I think you should make your question more precise. If $X$ is quasi-projective, and $f:\widetilde X\to X$ is a *projective* birational morphism, then $f$ is a blow-up of an appropriate *ideal sheaf*. I am guessing this is not what you're after. (If you allow blow ups of fractional ideals, then you can drop even the quasi-projective assumption.
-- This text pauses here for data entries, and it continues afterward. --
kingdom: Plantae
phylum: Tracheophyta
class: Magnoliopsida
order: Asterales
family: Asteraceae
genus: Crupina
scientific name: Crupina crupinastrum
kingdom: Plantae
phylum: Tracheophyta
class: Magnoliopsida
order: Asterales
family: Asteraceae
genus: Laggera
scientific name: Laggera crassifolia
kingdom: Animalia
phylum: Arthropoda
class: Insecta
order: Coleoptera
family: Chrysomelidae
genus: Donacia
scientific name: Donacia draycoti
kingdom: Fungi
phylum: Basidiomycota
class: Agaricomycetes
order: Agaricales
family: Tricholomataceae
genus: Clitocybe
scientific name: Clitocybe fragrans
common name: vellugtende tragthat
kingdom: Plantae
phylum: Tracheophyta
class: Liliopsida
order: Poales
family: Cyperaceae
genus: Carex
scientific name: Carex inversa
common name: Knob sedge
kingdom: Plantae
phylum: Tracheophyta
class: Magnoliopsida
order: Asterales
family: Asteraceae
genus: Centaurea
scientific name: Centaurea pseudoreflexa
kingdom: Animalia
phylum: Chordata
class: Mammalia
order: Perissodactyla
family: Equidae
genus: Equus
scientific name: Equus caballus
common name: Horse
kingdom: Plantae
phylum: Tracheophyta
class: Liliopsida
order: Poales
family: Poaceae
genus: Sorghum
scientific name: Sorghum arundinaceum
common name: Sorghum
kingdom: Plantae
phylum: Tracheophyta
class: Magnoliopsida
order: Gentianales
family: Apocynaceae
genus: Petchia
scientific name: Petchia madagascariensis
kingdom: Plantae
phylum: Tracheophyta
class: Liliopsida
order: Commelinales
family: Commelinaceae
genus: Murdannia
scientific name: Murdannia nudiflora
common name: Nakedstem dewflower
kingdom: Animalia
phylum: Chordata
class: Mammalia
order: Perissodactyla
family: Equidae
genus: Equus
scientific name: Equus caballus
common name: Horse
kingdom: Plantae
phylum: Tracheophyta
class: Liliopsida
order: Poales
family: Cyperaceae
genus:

Not assuming that $f$ is projective would make the question less interesting).
Also the way you phrased your question, I think there is a simple example: take any blow ups and then choose a subscheme of $X$ with the same support, but different scheme structure than the subscheme that was blown up.
Anyway, I will assume that you want an example that's not a blow up *centered at a smooth subvariety*.
I think it is possible to give examples satisfying property #2 relatively easily.
Let's look for $f$ as the blow up of an *ideal sheaf* $\mathscr I$. So $\widetilde X=\mathrm{Proj}_X(\oplus_d \mathscr I^d)$. Then the pre-image of the subvariety $Y\subset X$ defined by the ideal $\mathscr I$ is given by $\widetilde Y=\mathrm{Proj}_Y(\oplus_d \mathscr{I^d/I^{d+1}})$. Now if $X$ is Cohen-Macaulay and $Y$ is a complete intersection in $X$, (i.e., $\mathscr I$ is generated by a regular sequence), then $\mathscr{I/I^2}$ is locally free and
$\mathscr{I^d/I^{d+1}}\simeq \mathrm{Sym}^d(\mathscr{I/I^2})$ and hence $\widetilde Y\simeq \mathbb P(\mathscr{I/I^2})$.
Property #3 is kind of a red herring. The $(-1)$-twist is almost automatic, it comes from the construction of the blow up of $\mathscr I$.
My example is not likely to satisfy property #1, that is $\widetilde X$ is probably always singular if $Y$ is.
Finally, here is a simple concrete example:
Let $X$ be a plane (or any smooth surface) and $\mathscr I=(x^2,y^2)$ where $x,y$ are local coordinates at a point. The blow up will be the surface with a pinch point (locally around the interesting singularity defined by $x^2z=y^2$) with the singular line contracted to a point. I think it is relatively easy to check that this satisfies properties #2 and #3.
---------------
As far as finding an example that satisfies all 3 properties, I would not hold my hopes very high. If $\dim X=2$, then these properties just mean that we have a $(-1)$-curve and we know that that is always the blow up of a smooth point. In higher dimensions I would start by taking general hyperplane cuts to reduce to the case when the image is a point. Then Property #2 says that the preimage is a $\mathbb P^n$ with normal bundle $\mathscr O_{\mathbb P^n}(-1)$ so there is a good chance that one can prove that it is indeed a blow up. Then one would get (probably) that the original map is a blow up at general points and then possibly one can prove that then it has to be a blow up everywhere, but I am not entirely sure about that.